Abdool Karim remarked that, as Friedland’s presentation highlighted, when patients are placed on antibiotics, pressure to select resistance grows. The experience in Tugela Ferry (Chapter 2) illustrates the person-to-person spread of drug-resistant TB and the fact that fatalities can occur quickly following infection with XDR TB, particularly among patients with HIV coinfection. Abdool Karim added that a steady increase in resistance eventually will make TDR TB a serious and common problem. Cassell commented that another disturbing observation is the 60 percent rise in XDR TB incidence rates in the Eastern Cape.
As Chaisson noted, a good definition of TDR TB in terms of either the molecular detection of resistant genes or clinical failures does not yet exist. According to Abdool Karim, given the variability in drug susceptibility testing among patients in the region, susceptibility testing on second-line drugs is not necessarily a good way to define TDR TB. Instead, the definition of TDR TB could be based on a clinical diagnosis after failure of treatment for MDR/XDR TB. A workshop participant stressed the importance of accurately measuring the magnitude and distribution of the spread of TDR TB as part of efforts to confront and reverse the epidemic.

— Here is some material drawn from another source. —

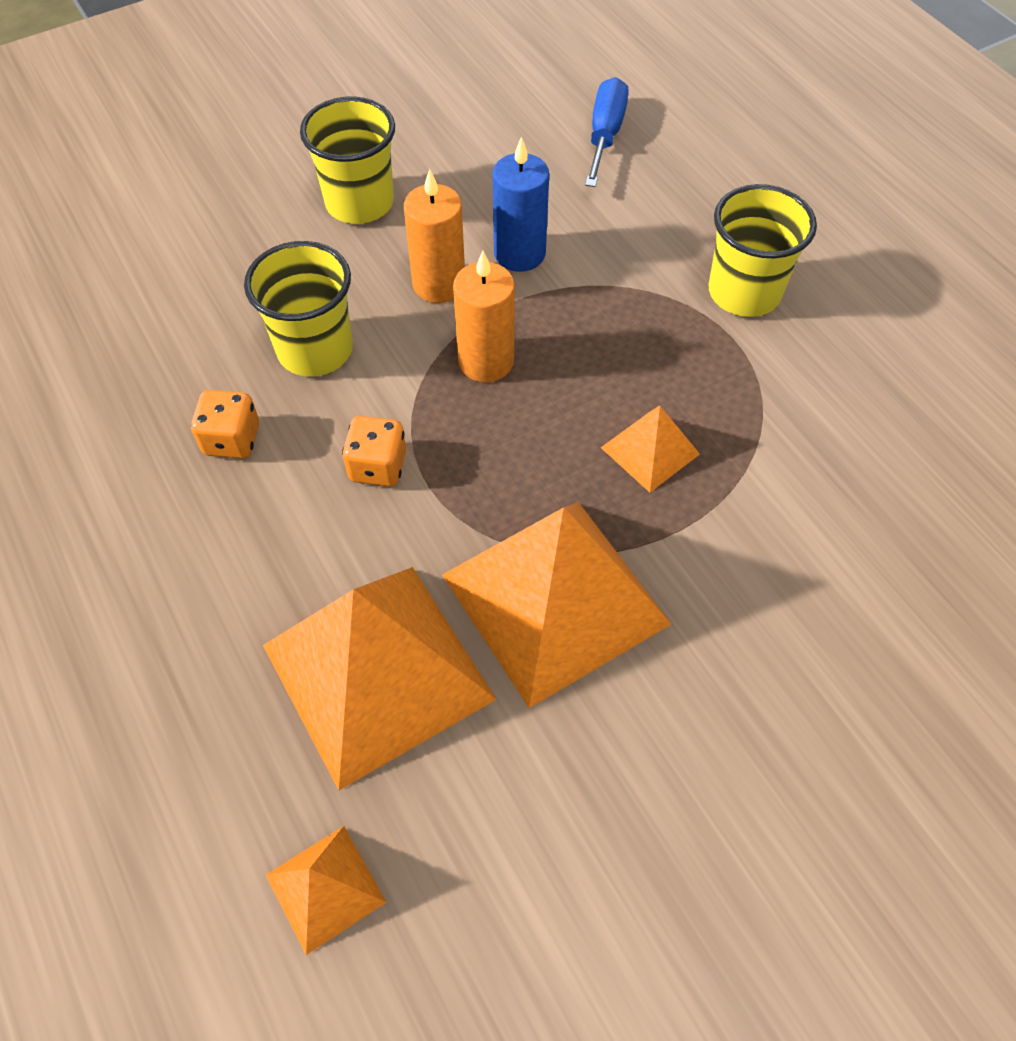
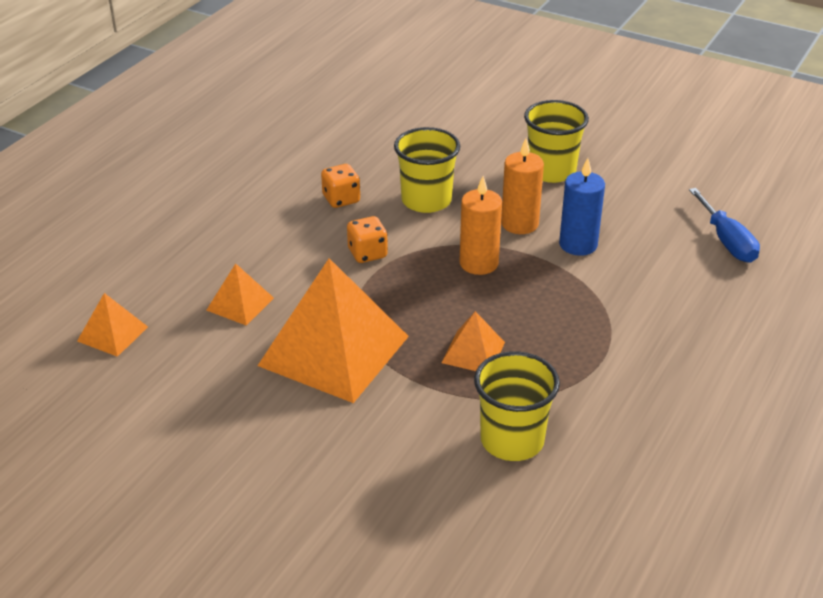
camera: 60 degrees right, 20 degrees down
orange pyramid [263,567,497,790] -> orange pyramid [206,263,274,326], size x0.46
blue screwdriver [585,77,629,187] -> blue screwdriver turned 90 degrees clockwise [689,188,760,262]
yellow cup [709,184,817,317] -> yellow cup moved to [474,351,560,461]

Improved infection control and contact tracing could lower morbidity and mortality from drug-resistant TB and lead to the treatment of many more cases. In addition, the creation of a culture of safety through infection control policies could provide greatly increased protection for patients and health care workers. Abdool Karim stated that infection control should be a part of every TB intervention and needs to begin when a patient is identified, diagnosed, and hospitalized. To support infection control, there is a need for further investigation of the mechanisms and sites of the spread of TB within communities, said Abdool Karim, and once infection control measures have been implemented, it will be important to evaluate their effectiveness and make them more broadly available. Improvement in the safety of existing health care facilities is warranted, as is incorporation of infection control in the design and construction of new health care facilities.
An important problem is the lack of district nurses to visit schools and homes. Part of the solution, Cassell suggested, could be to train community workers to become specialists in infection control, with a certificate program that could offer practical training and raise the profile of the role of the community worker. When community health workers are paid, trained, and qualified, they can help ensure that everyone becomes an active participant in health care. Abdool Karim highlighted Lawn’s remarks that contact tracing should be part of all TB programs and should include TB education as a component of the intervention.